敬天齋主人の知識と遊びの部屋

敬天齋主人の知って得する中国ネタ

【非典(重症急性呼吸器症候群SARS)】VOl.2

 
●(右)マスクに落書きが大流行と、医療現場で働く重装備の医師

 航空業界は大打撃を受けた例として、「中国国際航空公司はSARSの影響により、搭乗率が通常より国際便で約3割、国内便で約5割にまで落ち込んだ。」と発表しています。また旅行業界も同様で、非常手段として「肺炎を避ける」意味の「避炎ツアー」なる格安ツアーも企画されましたが、旅行客が7割減にまで落ち込んでいます。
 この先これら関連業界は従業員のリストラ、さらには企業倒産へとつながっていく、いわば経済恐慌のような状況になると予想されています。
 広東省に拠点のある日本の家電メーカー約150社は工場や事業所を閉鎖するところもかなり出てきていますし、広州ホンダは稼働率が大幅に低下したと発表しています。

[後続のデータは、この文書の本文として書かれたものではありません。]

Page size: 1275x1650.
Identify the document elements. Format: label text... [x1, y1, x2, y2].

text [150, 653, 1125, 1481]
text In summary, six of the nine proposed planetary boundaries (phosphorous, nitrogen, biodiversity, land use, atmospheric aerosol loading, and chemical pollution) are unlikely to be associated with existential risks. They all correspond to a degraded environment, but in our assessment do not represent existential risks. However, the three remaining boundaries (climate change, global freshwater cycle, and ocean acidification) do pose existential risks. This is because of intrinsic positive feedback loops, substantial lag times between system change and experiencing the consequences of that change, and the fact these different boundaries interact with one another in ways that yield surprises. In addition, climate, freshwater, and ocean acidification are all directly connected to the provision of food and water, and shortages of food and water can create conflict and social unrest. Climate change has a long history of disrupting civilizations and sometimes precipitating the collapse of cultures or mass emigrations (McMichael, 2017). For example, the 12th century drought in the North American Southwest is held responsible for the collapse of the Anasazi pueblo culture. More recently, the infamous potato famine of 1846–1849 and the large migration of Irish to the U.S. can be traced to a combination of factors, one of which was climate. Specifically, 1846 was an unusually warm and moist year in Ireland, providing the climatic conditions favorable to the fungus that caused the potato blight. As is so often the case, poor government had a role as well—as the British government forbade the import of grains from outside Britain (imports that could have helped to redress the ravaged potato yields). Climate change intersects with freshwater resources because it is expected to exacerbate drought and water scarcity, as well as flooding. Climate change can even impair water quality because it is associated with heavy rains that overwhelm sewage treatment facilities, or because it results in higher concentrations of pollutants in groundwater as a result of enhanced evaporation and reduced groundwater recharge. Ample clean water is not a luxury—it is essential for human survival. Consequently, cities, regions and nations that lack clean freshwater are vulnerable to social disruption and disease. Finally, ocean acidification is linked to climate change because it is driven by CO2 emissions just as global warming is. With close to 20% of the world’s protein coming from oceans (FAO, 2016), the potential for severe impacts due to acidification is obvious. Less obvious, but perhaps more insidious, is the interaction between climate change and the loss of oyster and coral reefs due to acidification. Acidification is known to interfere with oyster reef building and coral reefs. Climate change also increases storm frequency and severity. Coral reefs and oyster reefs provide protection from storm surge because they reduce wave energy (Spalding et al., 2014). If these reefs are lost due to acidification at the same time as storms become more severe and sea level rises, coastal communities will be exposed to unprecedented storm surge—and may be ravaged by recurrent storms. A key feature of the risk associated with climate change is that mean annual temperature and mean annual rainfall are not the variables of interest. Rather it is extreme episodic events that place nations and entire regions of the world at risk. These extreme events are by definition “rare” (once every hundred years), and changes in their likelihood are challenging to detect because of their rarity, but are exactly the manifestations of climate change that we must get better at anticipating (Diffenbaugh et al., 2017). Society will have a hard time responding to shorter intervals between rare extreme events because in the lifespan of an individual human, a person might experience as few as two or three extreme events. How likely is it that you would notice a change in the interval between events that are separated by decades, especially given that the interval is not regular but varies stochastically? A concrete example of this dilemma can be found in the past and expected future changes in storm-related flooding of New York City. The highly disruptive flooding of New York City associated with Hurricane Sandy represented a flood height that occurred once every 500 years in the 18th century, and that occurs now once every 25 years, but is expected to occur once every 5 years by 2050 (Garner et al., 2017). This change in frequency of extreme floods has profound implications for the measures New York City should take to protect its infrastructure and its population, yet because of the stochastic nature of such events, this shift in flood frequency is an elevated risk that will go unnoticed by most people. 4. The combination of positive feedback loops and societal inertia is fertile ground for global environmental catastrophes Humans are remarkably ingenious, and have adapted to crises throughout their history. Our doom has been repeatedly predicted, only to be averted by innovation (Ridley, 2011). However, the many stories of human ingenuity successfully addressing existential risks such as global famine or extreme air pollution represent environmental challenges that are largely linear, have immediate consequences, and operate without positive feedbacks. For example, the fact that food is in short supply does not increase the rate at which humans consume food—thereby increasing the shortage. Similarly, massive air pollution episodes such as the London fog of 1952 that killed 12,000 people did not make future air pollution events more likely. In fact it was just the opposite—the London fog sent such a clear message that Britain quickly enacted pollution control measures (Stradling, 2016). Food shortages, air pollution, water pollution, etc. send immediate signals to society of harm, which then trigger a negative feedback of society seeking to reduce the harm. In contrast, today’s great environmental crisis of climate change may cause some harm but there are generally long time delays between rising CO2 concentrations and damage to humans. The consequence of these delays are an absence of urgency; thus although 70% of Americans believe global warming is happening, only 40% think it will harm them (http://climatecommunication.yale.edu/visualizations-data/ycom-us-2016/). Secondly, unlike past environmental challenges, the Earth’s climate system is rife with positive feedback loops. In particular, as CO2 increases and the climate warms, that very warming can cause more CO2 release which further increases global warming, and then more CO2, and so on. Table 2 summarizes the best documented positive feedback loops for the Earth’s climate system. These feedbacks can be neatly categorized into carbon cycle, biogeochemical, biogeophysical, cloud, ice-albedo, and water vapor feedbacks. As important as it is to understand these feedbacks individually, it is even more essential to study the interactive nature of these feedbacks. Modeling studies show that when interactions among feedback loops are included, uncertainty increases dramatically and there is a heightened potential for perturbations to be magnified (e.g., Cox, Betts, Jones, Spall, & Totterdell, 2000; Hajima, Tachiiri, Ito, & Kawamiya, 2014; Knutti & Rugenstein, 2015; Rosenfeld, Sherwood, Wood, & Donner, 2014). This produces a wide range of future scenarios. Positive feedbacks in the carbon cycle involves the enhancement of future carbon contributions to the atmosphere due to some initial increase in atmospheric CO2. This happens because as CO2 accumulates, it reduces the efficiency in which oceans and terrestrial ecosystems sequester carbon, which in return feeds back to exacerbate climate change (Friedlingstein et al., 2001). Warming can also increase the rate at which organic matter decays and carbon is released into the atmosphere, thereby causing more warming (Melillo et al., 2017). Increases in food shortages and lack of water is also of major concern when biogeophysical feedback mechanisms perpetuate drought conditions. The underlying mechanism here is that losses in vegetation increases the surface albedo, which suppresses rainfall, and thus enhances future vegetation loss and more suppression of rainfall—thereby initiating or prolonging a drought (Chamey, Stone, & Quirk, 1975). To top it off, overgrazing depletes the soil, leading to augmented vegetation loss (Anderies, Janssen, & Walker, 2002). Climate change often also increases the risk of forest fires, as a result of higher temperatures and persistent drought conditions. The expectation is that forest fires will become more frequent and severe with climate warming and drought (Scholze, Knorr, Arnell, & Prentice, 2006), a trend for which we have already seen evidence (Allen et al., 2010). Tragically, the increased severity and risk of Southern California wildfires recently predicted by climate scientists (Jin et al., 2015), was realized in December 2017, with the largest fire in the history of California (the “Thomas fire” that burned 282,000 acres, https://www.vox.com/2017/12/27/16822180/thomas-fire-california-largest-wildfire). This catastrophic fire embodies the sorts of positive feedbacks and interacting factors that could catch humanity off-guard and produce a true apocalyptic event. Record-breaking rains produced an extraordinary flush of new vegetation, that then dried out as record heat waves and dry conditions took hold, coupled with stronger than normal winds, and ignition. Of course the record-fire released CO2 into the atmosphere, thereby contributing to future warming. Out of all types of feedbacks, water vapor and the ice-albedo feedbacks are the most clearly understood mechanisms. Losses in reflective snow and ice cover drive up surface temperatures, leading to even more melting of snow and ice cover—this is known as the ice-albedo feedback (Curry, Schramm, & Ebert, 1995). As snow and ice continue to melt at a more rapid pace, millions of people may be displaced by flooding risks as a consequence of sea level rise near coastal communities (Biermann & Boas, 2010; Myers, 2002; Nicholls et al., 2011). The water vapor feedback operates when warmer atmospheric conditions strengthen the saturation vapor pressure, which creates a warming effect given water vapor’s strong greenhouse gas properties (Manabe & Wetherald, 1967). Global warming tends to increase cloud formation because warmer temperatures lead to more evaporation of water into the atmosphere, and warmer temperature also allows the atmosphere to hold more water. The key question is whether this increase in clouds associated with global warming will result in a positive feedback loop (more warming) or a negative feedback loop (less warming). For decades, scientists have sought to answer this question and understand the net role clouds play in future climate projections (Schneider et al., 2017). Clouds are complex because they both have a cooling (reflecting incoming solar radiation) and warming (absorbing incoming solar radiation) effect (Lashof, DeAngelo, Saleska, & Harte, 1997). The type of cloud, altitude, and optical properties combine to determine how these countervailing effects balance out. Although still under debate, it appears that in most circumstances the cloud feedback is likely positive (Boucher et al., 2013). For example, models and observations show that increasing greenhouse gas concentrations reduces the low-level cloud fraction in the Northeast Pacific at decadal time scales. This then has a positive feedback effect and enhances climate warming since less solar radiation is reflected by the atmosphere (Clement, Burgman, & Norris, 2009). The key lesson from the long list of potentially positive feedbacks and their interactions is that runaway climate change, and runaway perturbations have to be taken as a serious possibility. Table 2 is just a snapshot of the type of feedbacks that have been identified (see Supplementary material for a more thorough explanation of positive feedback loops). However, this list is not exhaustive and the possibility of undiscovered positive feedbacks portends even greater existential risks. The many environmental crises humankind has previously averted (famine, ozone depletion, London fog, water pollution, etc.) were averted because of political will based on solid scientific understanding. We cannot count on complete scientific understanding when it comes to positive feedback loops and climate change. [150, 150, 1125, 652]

このように現地企業停滞は当然のことながら本国へもその影響が及ぶため、おそらく今後資本や人材の中国進出も急速に低下して行く可能性があると思われます。
 感染を拡げた原因として、トイレをきれいに使わない、道端でタンや唾を吐く、毎日風呂に入らない、大皿の料理を複数の人間が取り箸を使わずに食べるという中国独自の悪しき(?)習慣も指摘されています。
 しかし暗いばかりではいけないとばかりに、南昌市内では、ボディーアートの発表会が行われ、「ハクビシンを食べるな」と体にペイントされたモデルがアピールするイベントが開催されたり、上海ではマスクペインティングのオークションが開催され、売上額が医療最前線で賢明に働く医療関係者に寄付されるなど、民間レベルでの協力も出てきています。
 一日も早い、SARS壊滅を願いたいものです。